Typing or keyboarding in a “bad” position can cause carpal tunnel pain! Here’s an example:
I watched a woman working on her computer. Her chair was so far away from the keyboard that her arm was stretched almost totally straight. She did not pull her chair closer to the keyboard.
Why will this end up causing carpal tunnel area pain for her?
This position strains arm muscles. It doesn’t use your arm muscles in their most neutral position. That means they are going to complain!
You can tell when a muscle complains because
it gives you pain or other uncomfortable sensations. That’s how muscles talk! When they get strained or stretched or aggravated, they yell.
We always think that we can do something “just for a minute.” The problem is…we never do it for “just a minute.” We do it over and over and over again for LOTS of minutes. Muscles hate it when we do that!
What’s the solution?
Pull your chair closer to your keyboard. If your keyboard is too high and makes you lift your shoulders to type, try placing it on your lap (this works for me with the length of my arms) or put something like a TV table in front of you to put the keyboard on. Or place it on a keyboard tray or lap tray.

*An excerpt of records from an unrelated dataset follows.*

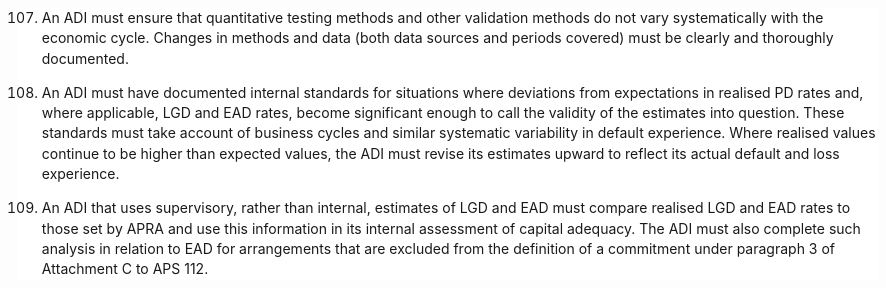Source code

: 107. An ADI must ensure that quantitative testing methods and other validation methods do not vary systematically with the economic cycle. Changes in methods and data (both data sources and periods covered) must be clearly and thoroughly documented.

108. An ADI must have documented internal standards for situations where deviations from expectations in realised PD rates and, where applicable, LGD and EAD rates, become significant enough to call the validity of the estimates into question. These standards must take account of business cycles and similar systematic variability in default experience. Where realised values continue to be higher than expected values, the ADI must revise its estimates upward to reflect its actual default and loss experience.

109. An ADI that uses supervisory, rather than internal, estimates of LGD and EAD must compare realised LGD and EAD rates to those set by APRA and use this information in its internal assessment of capital adequacy. The ADI must also complete such analysis in relation to EAD for arrangements that are excluded from the definition of a commitment under paragraph 3 of Attachment C to APS 112.
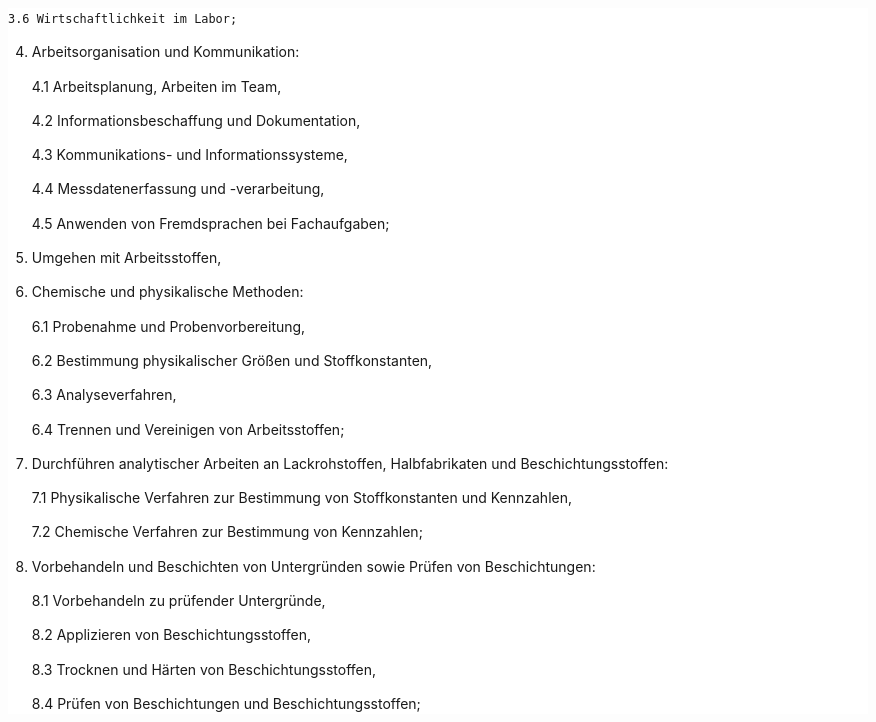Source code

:     3.6 Wirtschaftlichkeit im Labor;





4.  Arbeitsorganisation und Kommunikation:

    4.1 Arbeitsplanung, Arbeiten im Team,


    4.2 Informationsbeschaffung und Dokumentation,


    4.3 Kommunikations- und Informationssysteme,


    4.4 Messdatenerfassung und -verarbeitung,


    4.5 Anwenden von Fremdsprachen bei Fachaufgaben;





5.  Umgehen mit Arbeitsstoffen,


6.  Chemische und physikalische Methoden:

    6.1 Probenahme und Probenvorbereitung,


    6.2 Bestimmung physikalischer Größen und Stoffkonstanten,


    6.3 Analyseverfahren,


    6.4 Trennen und Vereinigen von Arbeitsstoffen;





7.  Durchführen analytischer Arbeiten an Lackrohstoffen, Halbfabrikaten
    und Beschichtungsstoffen:

    7.1 Physikalische Verfahren zur Bestimmung von Stoffkonstanten und
        Kennzahlen,


    7.2 Chemische Verfahren zur Bestimmung von Kennzahlen;





8.  Vorbehandeln und Beschichten von Untergründen sowie Prüfen von
    Beschichtungen:

    8.1 Vorbehandeln zu prüfender Untergründe,


    8.2 Applizieren von Beschichtungsstoffen,


    8.3 Trocknen und Härten von Beschichtungsstoffen,


    8.4 Prüfen von Beschichtungen und Beschichtungsstoffen;
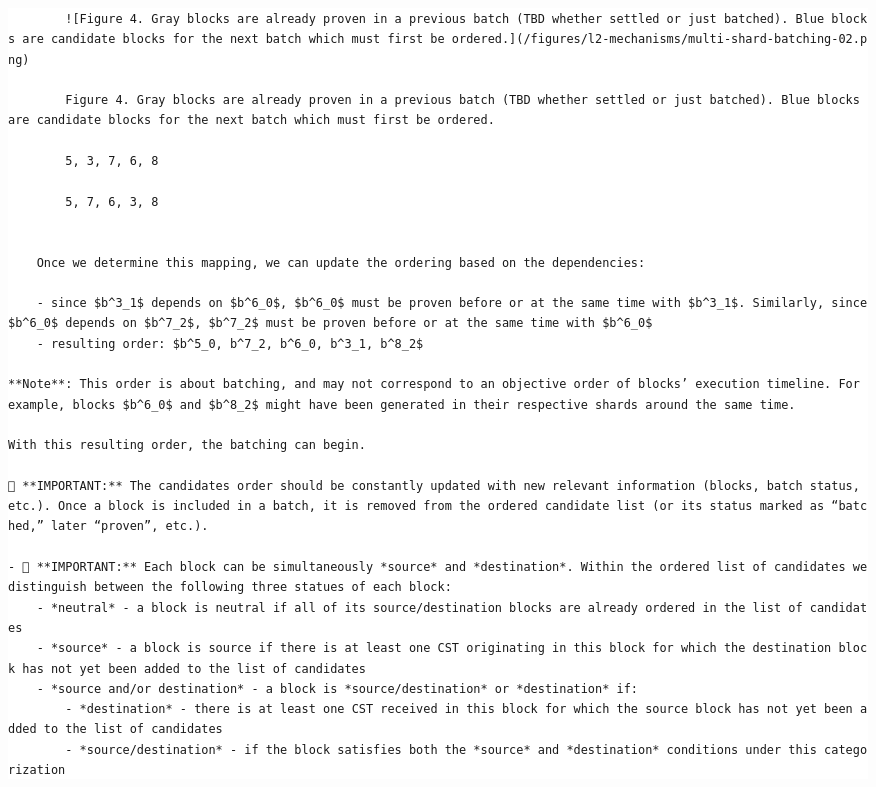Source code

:             ![Figure 4. Gray blocks are already proven in a previous batch (TBD whether settled or just batched). Blue blocks are candidate blocks for the next batch which must first be ordered.](/figures/l2-mechanisms/multi-shard-batching-02.png)
            
            Figure 4. Gray blocks are already proven in a previous batch (TBD whether settled or just batched). Blue blocks are candidate blocks for the next batch which must first be ordered.
            
            5, 3, 7, 6, 8
            
            5, 7, 6, 3, 8
            
        
        Once we determine this mapping, we can update the ordering based on the dependencies:
        
        - since $b^3_1$ depends on $b^6_0$, $b^6_0$ must be proven before or at the same time with $b^3_1$. Similarly, since $b^6_0$ depends on $b^7_2$, $b^7_2$ must be proven before or at the same time with $b^6_0$
        - resulting order: $b^5_0, b^7_2, b^6_0, b^3_1, b^8_2$
    
    **Note**: This order is about batching, and may not correspond to an objective order of blocks’ execution timeline. For example, blocks $b^6_0$ and $b^8_2$ might have been generated in their respective shards around the same time.
    
    With this resulting order, the batching can begin. 
    
    🔴 **IMPORTANT:** The candidates order should be constantly updated with new relevant information (blocks, batch status, etc.). Once a block is included in a batch, it is removed from the ordered candidate list (or its status marked as “batched,” later “proven”, etc.).
    
    - 🔴 **IMPORTANT:** Each block can be simultaneously *source* and *destination*. Within the ordered list of candidates we distinguish between the following three statues of each block:
        - *neutral* - a block is neutral if all of its source/destination blocks are already ordered in the list of candidates
        - *source* - a block is source if there is at least one CST originating in this block for which the destination block has not yet been added to the list of candidates
        - *source and/or destination* - a block is *source/destination* or *destination* if:
            - *destination* - there is at least one CST received in this block for which the source block has not yet been added to the list of candidates
            - *source/destination* - if the block satisfies both the *source* and *destination* conditions under this categorization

Ideally, your elbows will be close to your waist. Your elbows will be directly below your shoulders. Your shoulders will feel relaxed rather than hiked up.
Your wrists are straight and your lower arms are approximately in line with the floor (horizontal.)
This means your elbows will be at a right or 90 degree angle or slightly more open. Your wrists do not tilt up or down.
You sit up pretty straight (add a pad behind your waist if you need to.) You can lift your breastbone (pretend there is a hook and your breastbone is being pulled to the sky.) Feet flat on the floor.
This is an awful lot of directions!
Yes but when you get in the habit of sitting correctly you will avoid or get rid of hand and wrist or “carpal tunnel” pain. 🙂 And you deserve to feel better but the only person who can help you is…YOU!